We’re still in the world wild west where the internet’s free
And because of this the artists have a chance to shape the industry
Its important I swear
the opportunity’s there
to be at the forefront of pop culture
instead of in the rearview mirror
If I’m a little naïve – okay – I know the dollar is important
but for the future of our business we’re alienating people who can’t afford it.
As long as we create shows for only people who can see them
we run the risk of transforming the theatre into a museum.
Today we are willing to pay but expect content for free
so I say we take our Broadway shows and stream them live for a small fee
It’ll expand our reach.

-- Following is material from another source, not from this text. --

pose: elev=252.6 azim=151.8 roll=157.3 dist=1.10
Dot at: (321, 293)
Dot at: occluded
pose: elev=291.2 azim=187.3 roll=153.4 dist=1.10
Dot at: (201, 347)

A million people watching in Dubai
maybe could save us from the fate of Bonnie and Clyde
I know the finances suck. How can we create a show that sells
when the NY non-for profit houses can’t produce a musical without commercial help?
It’s a different world now and I have to say
we can have people’s ears and hearts before they or we have to pay.
and before the purists scream at me and cry out
fuck out of town, give me an internet tryout
Everyone’s online, from 90 year old jewish women to toddlers
so lets get the public’s opinion before we drop a million dollars.
And so twenty years from now, what do I imagine Broadway to be?
Well I hope and pray that future will include me.
Galinda wants to be popular and so do we. I want to hear
our songs on the radio and keep seeing them on TV
I want Broadway’s reach to expand past the nation
it’s my goal to tell stories to inspire my generation.
And I am humbled to be in the presence of all these people out here
it is an honor and a privilege to have pirated your ears.